Yet another setback in my plans to have a silkworm colony this summer. This is a picture of my mulberry sapling that we planted last spring.
If you look at the trees in the background, you'll notice that they all have leaves. My mulberry does not. I confirmed last night that other mulberries in our area not only have leaves but are also ripening fruit at the moment. So something is sorely amiss with my little tree. It appears to be alive, but I can't really be sure. It's not all dry and brittle, so I'm assuming it's not completely dead. Why didn't it leaf? A mystery.
Since we don't have a lot of room in our yard to just keep planting trees, I've decided that I'm going to dig up this sapling and plant an already established weeping mulberry tree (Morus alba 'chaparral').

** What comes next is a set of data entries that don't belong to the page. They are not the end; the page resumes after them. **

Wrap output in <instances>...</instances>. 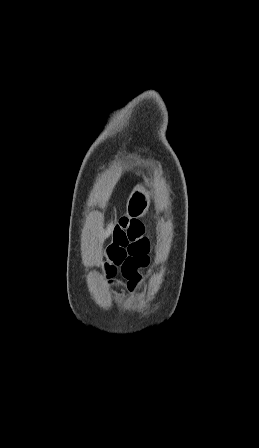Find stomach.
<instances>
[{
	"instance_id": "0dacf381",
	"label": "stomach",
	"mask_w": 259,
	"mask_h": 448,
	"mask_svg": "<svg viewBox=\"0 0 259 448\" xmlns=\"http://www.w3.org/2000/svg\"><path fill=\"white\" fill-rule=\"evenodd\" d=\"M151 196L143 186H135L134 190H132L127 206H126V214L129 218H141L146 214L149 206H150Z\"/></svg>"
}]
</instances>
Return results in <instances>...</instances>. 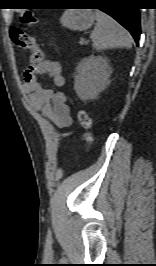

(Great photo from www.quickmire.com/Garden/garden.html - not my tree!)
The weeping mulberries are non-fruiting, which is kind of a bummer since mulberries can be very tasty. However, the weeping mulberries, well, they "weep" and the branches hang down instead of growing up, which is really convenient when trying to harvest leaves for bugs. Regular fruiting mulberry trees can be 30 feet high or more, making it a chore to reach the high branches for leaves or fruit. We had two weeping mulberries at our old house and it was very easy for me to get plenty of leaves for even my biggest colony of B. mori because the M. alba can get really bushy and still stay short. Another bonus is that the M. alba leaves (also known as white mulberry) are supposed to produce the highest quality silk.
Since I'm not sure if my little mulberry is dead, and I feel bad just throwing it away, I've arranged for a new home for it. A kind soul in the Barony with lots of land has agreed to take it and see if he can save it. He said he's always wanted a fruiting mulberry. I hope it grows for him.
Good thing I'm better at raising bugs than I am at growing trees.